Side note: why the fuck do engineers go to engineering school and torture themselves with painfully dull classes if they want to be bankers to begin with? Being able to build a robot does not give you any kind of advantage on Wall Street, no matter how hard you try to convince yourself otherwise.

 Furthermore, engineers aren’t the only ones who contribute something worthwhile to society. I’ve had this fight with a couple of friends who laughingly tell me that what I want to do with my life won’t change anything in people’s lives. If that is so, why are authors like Tolstoy, Woolf and Shakespeare still admired today?

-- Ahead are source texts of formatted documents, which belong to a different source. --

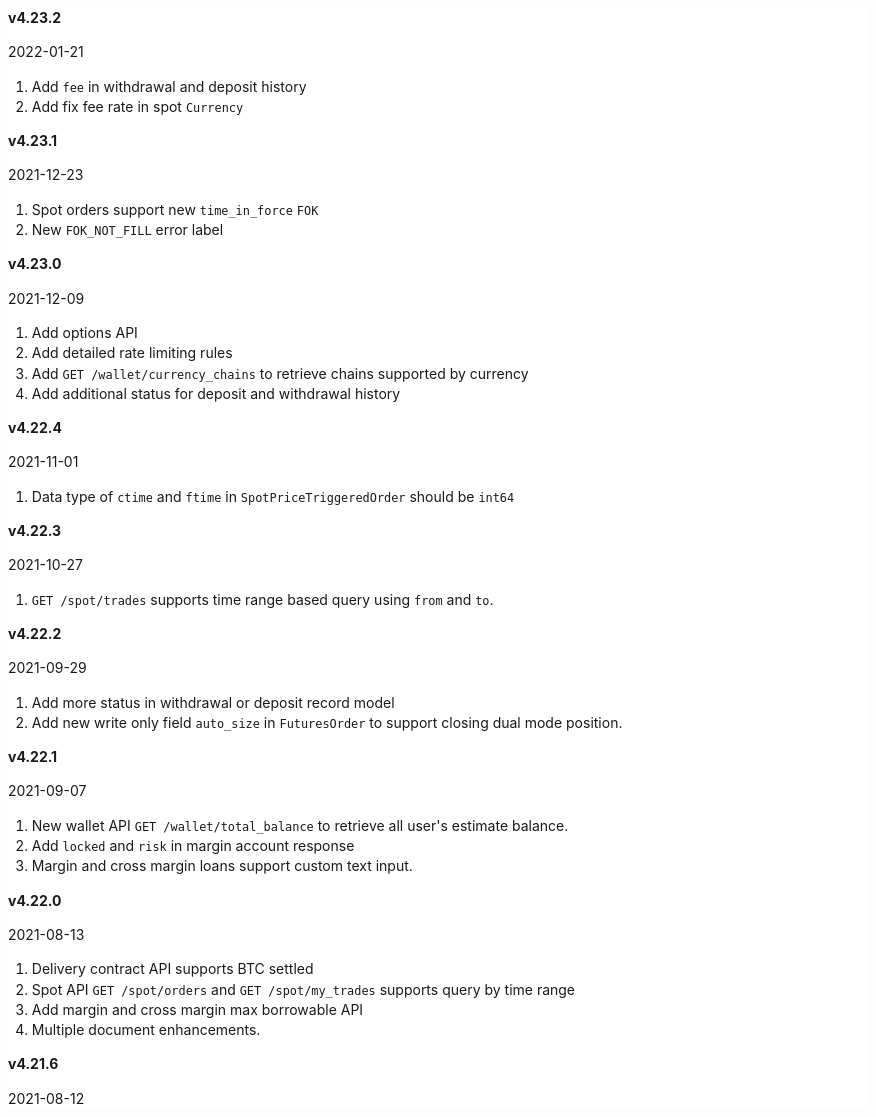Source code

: **v4.23.2**

2022-01-21

1. Add `fee` in withdrawal and deposit history
2. Add fix fee rate in spot `Currency`

**v4.23.1**

2021-12-23

1. Spot orders support new `time_in_force` `FOK`
2. New `FOK_NOT_FILL` error label

**v4.23.0**

2021-12-09

1. Add options API
2. Add detailed rate limiting rules
3. Add `GET /wallet/currency_chains` to retrieve chains supported by currency
4. Add additional status for deposit and withdrawal history

**v4.22.4**

2021-11-01

1. Data type of `ctime` and `ftime` in `SpotPriceTriggeredOrder` should be `int64`

**v4.22.3**

2021-10-27

1. `GET /spot/trades` supports time range based query using `from` and `to`.

**v4.22.2**

2021-09-29

1. Add more status in withdrawal or deposit record model
2. Add new write only field `auto_size` in `FuturesOrder` to support closing dual mode position.

**v4.22.1**

2021-09-07

1. New wallet API `GET /wallet/total_balance` to retrieve all user's estimate balance.
2. Add `locked` and `risk` in margin account response
3. Margin and cross margin loans support custom text input.

**v4.22.0**

2021-08-13

1. Delivery contract API supports BTC settled
2. Spot API `GET /spot/orders` and `GET /spot/my_trades` supports query by time range
3. Add margin and cross margin max borrowable API
4. Multiple document enhancements.

**v4.21.6**

2021-08-12
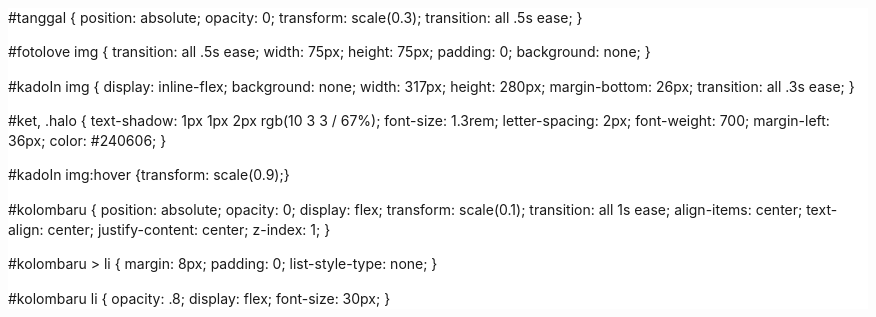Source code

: #tanggal {
    position: absolute;
    opacity: 0;
    transform: scale(0.3);
    transition: all .5s ease;
}

#fotolove img {
    transition: all .5s ease;
    width: 75px;
    height: 75px;
    padding: 0;
    background: none;
}

#kadoIn img {
    display: inline-flex;
    background: none;
    width: 317px;
    height: 280px;
    margin-bottom: 26px;
    transition: all .3s ease;
}

#ket, .halo {
    text-shadow: 1px 1px 2px rgb(10 3 3 / 67%);
    font-size: 1.3rem;
    letter-spacing: 2px;
    font-weight: 700;
    margin-left: 36px;
    color: #240606;
}

#kadoIn img:hover {transform: scale(0.9);}

#kolombaru {
    position: absolute;
    opacity: 0;
    display: flex;
    transform: scale(0.1);
    transition: all 1s ease;
    align-items: center;
    text-align: center;
    justify-content: center;
    z-index: 1;
}

#kolombaru > li {
    margin: 8px;
    padding: 0;
    list-style-type: none;
}

#kolombaru li {
    opacity: .8;
    display: flex;
    font-size: 30px;
}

Yes, writers don’t build computers or highways, but they create works that make people think in new ways, that build bridges between different cultures so that a 21st century African girl like me can empathise with the pain of a 19th century Russian noblewoman torn between duty to family and her desire for happiness (Anna Karenina, one of my favourite novels of all time). And in a world filled with hatred and a distinct lack of understanding of what makes us similar and what we share as human beings, I can’t think of anything more beautiful. *cue “Heal the World” by Michael Jackson*

 I’m not saying that all English or liberal arts majors are noble people destined to be writers or teachers who “change the world.” Nor am I saying that engineers are all money-grubbing egotistical robotic beings. I actually only have one friend that is a fellow English major – most of the others I’ve met are obnoxious pseudo-intellectuals who dress in an affected British professorial manner that gets on my tits. I am saying this though: both engineers and liberal arts majors contribute in different but equal ways to the betterment of society, and I’m going to need all of my engineers out there to accept that and move on. No pomposity in the ’09, it’s not what’s hot on the streets.

 Speak on it.

 P.S. Title’s courtesy of Jilly from Philly – although I don’t love her 3rd album as much as the first two, “Hate on Me” is a hot track.